- Born: 28 August 1889 Bergamo, Kingdom of Italy
- Died: 14 April 1955 (aged 65) Montù Beccaria, Italy
- Allegiance: Kingdom of Italy
- Branch: Royal Italian Army
- Rank: Brigadier General
- Commands: Military garrison of Foggia
- Conflicts: World War I Battles of the Isonzo; Battle of the Piave; ; Second Italo-Senussi War; World War II Operation Achse; ;
- Awards: Silver Medal of Military Valour; Bronze Medal of Military Valour;

= Felice Caperdoni =

Italian general (1889–1955)

Felice Caperdoni (Bergamo, 28 August 1889 - Montù Beccaria, 13 April 1955) was an Italian general during World War II.

==Biography==

He was born in Bergamo in 1889 and fought in the First World War as a captain in the "Macerata" Infantry Brigade, earning a Silver and a Bronze Medal of Military Valor for actions during the Fourth and Sixth Battle of the Isonzo and being wounded on the Piave.

During the interwar period he participated in the pacification of Libya, serving under Rodolfo Graziani with the rank of lieutenant colonel, and by 1934 he held the rank of colonel.

During the Second World War, with the rank of Brigadier General, he initially commanded the coastal defense of the western Ligurian Riviera. He was later appointed commander of the military garrison of Foggia. On 22 July 1943 he was slightly wounded in the collapse of an air raid shelter during one of the heaviest raids of the bombing campaign against Foggia.

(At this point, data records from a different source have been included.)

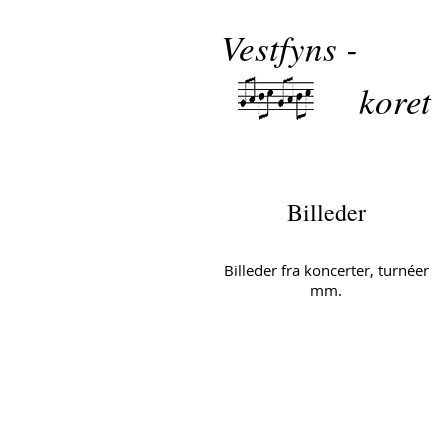
Vestfyns -
koret
Billeder
Billeder fra koncerter, turnéer
mm.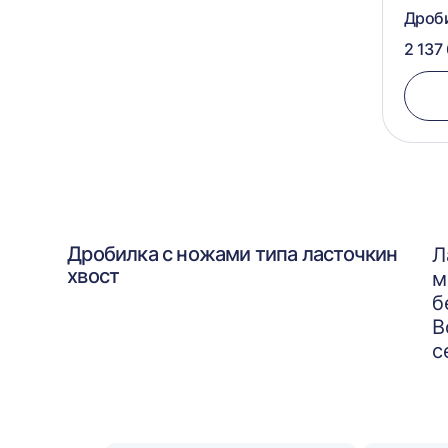
Дроби
2 137
Дробилка с ножами типа ласточкин
Л
хвост
м
б
В
с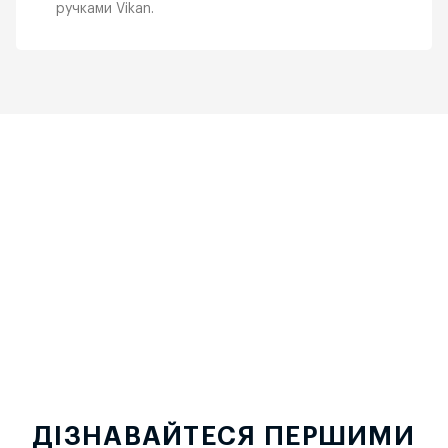
ручками Vikan.
ДІЗНАВАЙТЕСЯ ПЕРШИМИ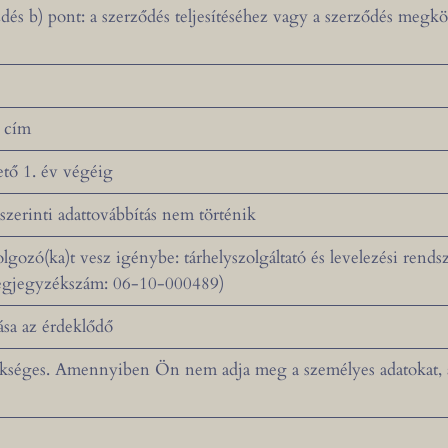
és b) pont: a szerződés teljesítéséhez vagy a szerződés megkö
l cím
ető 1. év végéig
zerinti adattovábbítás nem történik
gozó(ka)t vesz igénybe: tárhelyszolgáltató és levelezési rends
 cégjegyzékszám: 06-10-000489)
rása az érdeklődő
kséges. Amennyiben Ön nem adja meg a személyes adatokat, a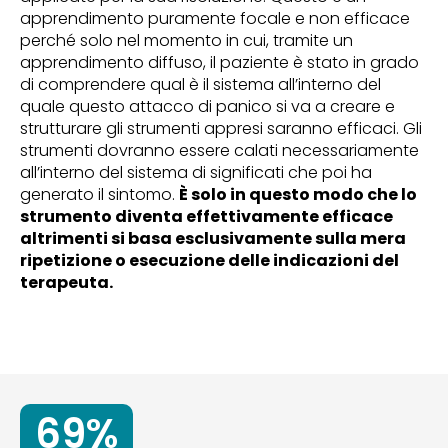
apprendimento puramente focale e non efficace
perché solo nel momento in cui, tramite un
apprendimento diffuso, il paziente è stato in grado
di comprendere qual è il sistema all’interno del
quale questo attacco di panico si va a creare e
strutturare gli strumenti appresi saranno efficaci. Gli
strumenti dovranno essere calati necessariamente
all’interno del sistema di significati che poi ha
generato il sintomo.
È solo in questo modo che lo
strumento diventa effettivamente efficace
altrimenti si basa esclusivamente sulla mera
ripetizione o esecuzione delle indicazioni del
terapeuta.
69%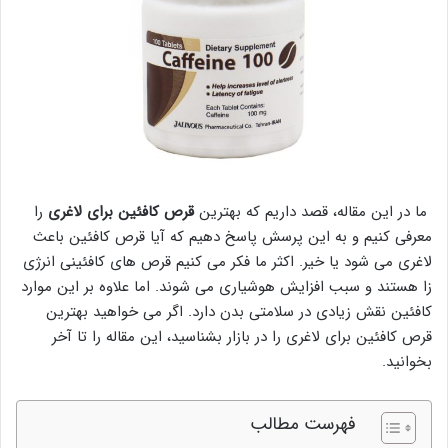
ما در این مقاله، قصد داریم که بهترین
قرص کافئین برای لاغری
را
معرفی کنیم و به این پرسش پاسخ دهیم که آیا قرص کافئین باعث
لاغری می شود یا خیر. اکثر ما فکر می کنیم قرص های کافئینی انرژی
زا هستند و سبب افزایش هوشیاری می شوند. اما علاوه بر این موارد
کافئین نقش زیادی در سلامتی بدن دارد. اگر می خواهید بهترین
قرص کافئین برای لاغری را در بازار بشناسید، این مقاله را تا آخر
بخوانید.
فهرست مطالب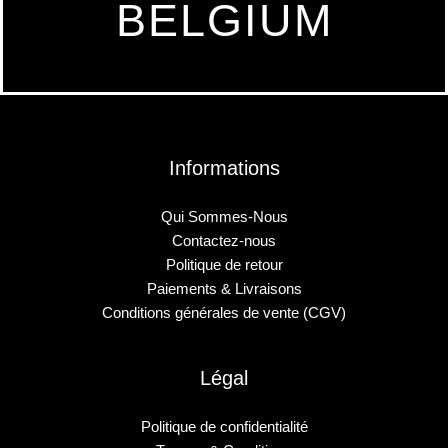
BELGIUM
Informations
Qui Sommes-Nous
Contactez-nous
Politique de retour
Paiements & Livraisons
Conditions générales de vente (CGV)
Légal
Politique de confidentialité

On 9 September 1943 German troops entered Foggia in the chaos that followed the proclamation of the Armistice of Cassibile and the start of Operation Achse, quickly seizing all key points of the city. A German delegation then demanded Caperdoni to surrender; convinced that resistance would be futile, the general complied, ordering his men to lay down their arms, and then shot himself in the head. The bullet did not kill him, but left him permanently blinded. He was taken to the city's hospital, where he was treated by German medical officers and later, after the liberation of Foggia on 1 October, by the Allies.

After the war he retired with his wife in Montù Beccaria, where he committed suicide on 13 April 1955.